Oelita laughed. “You may not be a flatterer, but you have a kind way. Kindness is what I preach.”

“I am ruthless when it suits me. Can you walk? We’ll do better at my camp. I have food. You need not use your hands and I’ll serve you a feast.”

“You adopt my enemies very easily.”

“Should a big man like me fear men who would attack a defenseless woman? I’ll walk you back to Sorrow. Perhaps you would grant two-wife an interview?”

“No. The Mnankrei Death Rite is upon me and I need hide. The ground has ears. No one should know my whereabouts.”

“Then I will show you where to contact her, and you may arrange a meeting whenever and however it suits you.”

They walked back up the stream, wading most of the way near the edge, jumping along rocks and boulders where the water was shallow. He showed her the outcropping that had borne gold, and where a tunnel should be carved. “Overlooked riches,” he said. “Some don’t have an eye that sees underground.”

“You trust me to know this?”

He laughed with amused force. “Hasn’t two-wife told me to trust the Gentle Heretic in all ways? But I do not need trust. I care not who digs the gold, as long as I am the one who buys it.”

Joesai’s camp was only a tent big enough to crowd two men. He built a fire and busied himself preparing cake and potatoes and a sauce he frequently insisted that she taste and judge. He was so oblivious of danger that she relaxed. Getasun rose, rouging the eastern hills, before the meal’s aroma was on the air from the bubbling pots. They ate with the full orb of Scowlmoon hanging over the thick-leaved brush trees to the west.

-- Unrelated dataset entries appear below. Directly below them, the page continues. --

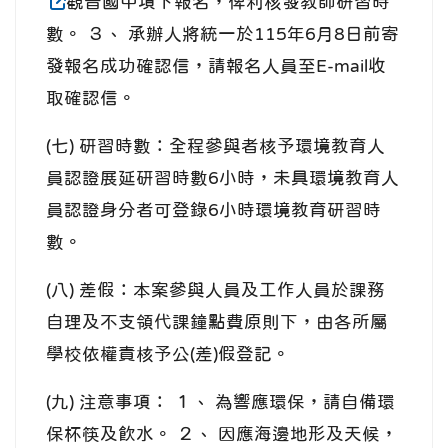
觀音國中項下報名，俾利核發教師研習時
數。 ３、 承辦人將統一於115年6月8日前寄
發報名成功確認信，請報名人員至E-mail收
取確認信。
(七) 研習時數：全程參與者核予環境教育人
員認證展延研習時數6小時，未具環境教育人
員認證身分者可登錄6小時環境教育研習時
數。
(八) 差假：本案參與人員及工作人員於課務
自理及不支領代課鐘點費原則下，由各所屬
學校依權責核予公(差)假登記。
(九) 注意事項： １、 為響應環保，請自備環
保杯筷及飲水。 ２、 因應海邊地形及天候，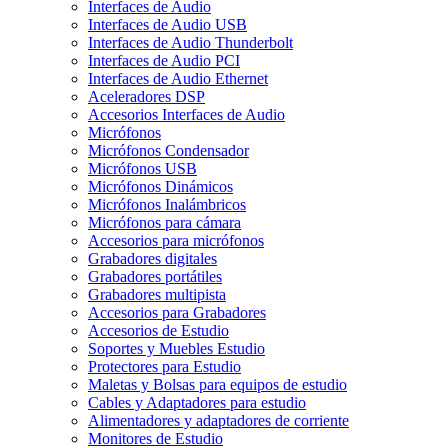
Interfaces de Audio
Interfaces de Audio USB
Interfaces de Audio Thunderbolt
Interfaces de Audio PCI
Interfaces de Audio Ethernet
Aceleradores DSP
Accesorios Interfaces de Audio
Micrófonos
Micrófonos Condensador
Micrófonos USB
Micrófonos Dinámicos
Micrófonos Inalámbricos
Micrófonos para cámara
Accesorios para micrófonos
Grabadores digitales
Grabadores portátiles
Grabadores multipista
Accesorios para Grabadores
Accesorios de Estudio
Soportes y Muebles Estudio
Protectores para Estudio
Maletas y Bolsas para equipos de estudio
Cables y Adaptadores para estudio
Alimentadores y adaptadores de corriente
Monitores de Estudio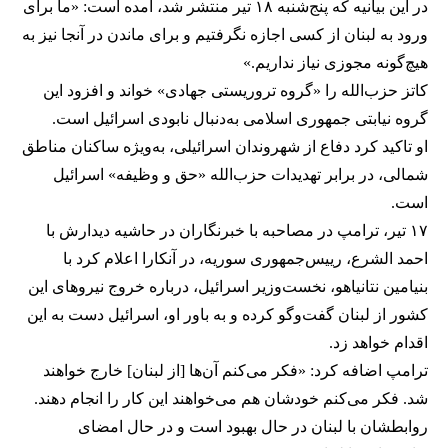
در این بیانیه که پنج‌شنبه ۱۸ تیر منتشر شد، آمده است: «ما برای
ورود به لبنان از کسی اجازه نگرفتیم و برای ماندن در آنجا نیز به
هیچ‌گونه مجوزی نیاز نداریم.»
کاتز حزب‌الله را «گروه تروریستی جهادی» خواند و افزود این
گروه نیابتی جمهوری اسلامی به‌دنبال نابودی اسرائیل است.
او تاکید کرد دفاع از شهروندان اسرائیلی، به‌ویژه ساکنان مناطق
شمالی، در برابر تهدیدات حزب‌الله «حق و وظیفه» اسرائیل
است.
۱۷ تیر، ترامپ در مصاحبه با خبرنگاران در حاشیه دیدارش با
احمد الشرع، رییس‌جمهوری سوریه، در آنکارا اعلام کرد با
بنیامین نتانیاهو، نخست‌وزیر اسرائیل، درباره خروج نیروهای این
کشور از لبنان گفت‌وگو کرده و به باور او، اسرائیل دست به این
اقدام خواهد زد.
ترامپ اضافه کرد: «فکر می‌کنم آن‌ها [از لبنان] خارج خواهند
شد. فکر می‌کنم خودشان هم می‌خواهند این کار را انجام دهند.
روابطشان با لبنان در حال بهبود است و در حال امضای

When they stood up, they could see under the moon a faint horizon of purplish sea. He fed her and teased her as if she were a child.

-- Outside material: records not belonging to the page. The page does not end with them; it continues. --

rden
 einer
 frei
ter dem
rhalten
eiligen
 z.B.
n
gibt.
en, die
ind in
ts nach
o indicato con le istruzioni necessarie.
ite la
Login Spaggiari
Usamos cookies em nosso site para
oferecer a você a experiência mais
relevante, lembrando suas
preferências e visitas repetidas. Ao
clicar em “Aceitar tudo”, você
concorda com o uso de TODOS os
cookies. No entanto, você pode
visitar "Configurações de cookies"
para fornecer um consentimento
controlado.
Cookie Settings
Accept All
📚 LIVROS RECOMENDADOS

“I’m beginning to see the source of your innocent philosophy. Now open your mouth like a good girl and have some potato.”

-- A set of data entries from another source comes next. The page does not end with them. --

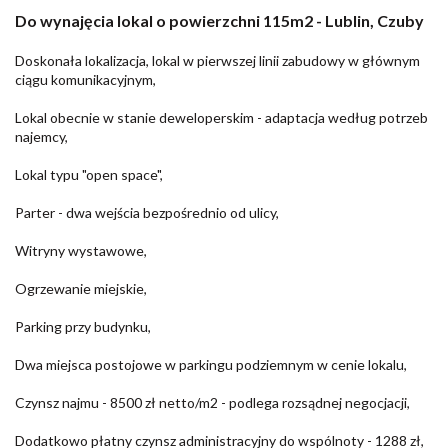
Do wynajęcia lokal o powierzchni 115m2 - Lublin, Czuby
Doskonała lokalizacja, lokal w pierwszej linii zabudowy w głównym
ciągu komunikacyjnym,
Lokal obecnie w stanie deweloperskim - adaptacja według potrzeb
najemcy,
Lokal typu "open space",
Parter - dwa wejścia bezpośrednio od ulicy,
Witryny wystawowe,
Ogrzewanie miejskie,
Parking przy budynku,
Dwa miejsca postojowe w parkingu podziemnym w cenie lokalu,
Czynsz najmu - 8500 zł netto/m2 - podlega rozsądnej negocjacji,
Dodatkowo płatny czynsz administracyjny do wspólnoty - 1288 zł,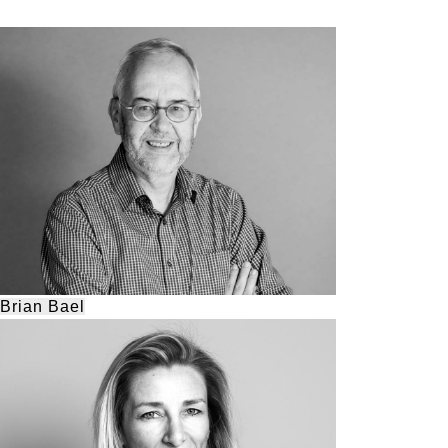
Brian Bael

“Do your penetrating eyes also see my heart of gold?”

“There is no heart of gold in your bosom. I see a heart of flesh that pumps blood to your blushing cheeks.”

“Why do you take me as such an innocent?” She was curious. She had many lovers, old, young, high kalothi, and low kalothi. She thought it showed in the carelessly disheveled air she wore.

“The things you write about. Weren’t you the one who said we were a world of children who had never grown up after the poisons had claimed our parents?”

“I was only making a parable on that old myth! People understand myths!”

“It’s what you want us to believe — that you are the only adult.” He tossed a stone into the fire to make sparks. “I’m a living breathing adult, dead neither of the poisons nor of famine; for children look no farther than yourself.”

She had been opening her garment unobtrusively. She stopped, anger rising to lash at his incredible insult. She laughed instead, the great laugh. “Grandfather, I think it is your bedtime.”

They were tired and ready for rest. It took maneuvering for the tent to accept them both. She held him to her bosom, surprised that he merely took the warmth of her with his own arm without trying to take more of what she was willing to give. His presence made her feel safe, for the moment, from the Mnankrei. The panic was gone and somehow the pain in the wrists seemed less. Already she was able to plan how to hide and how to attack. Then they slept.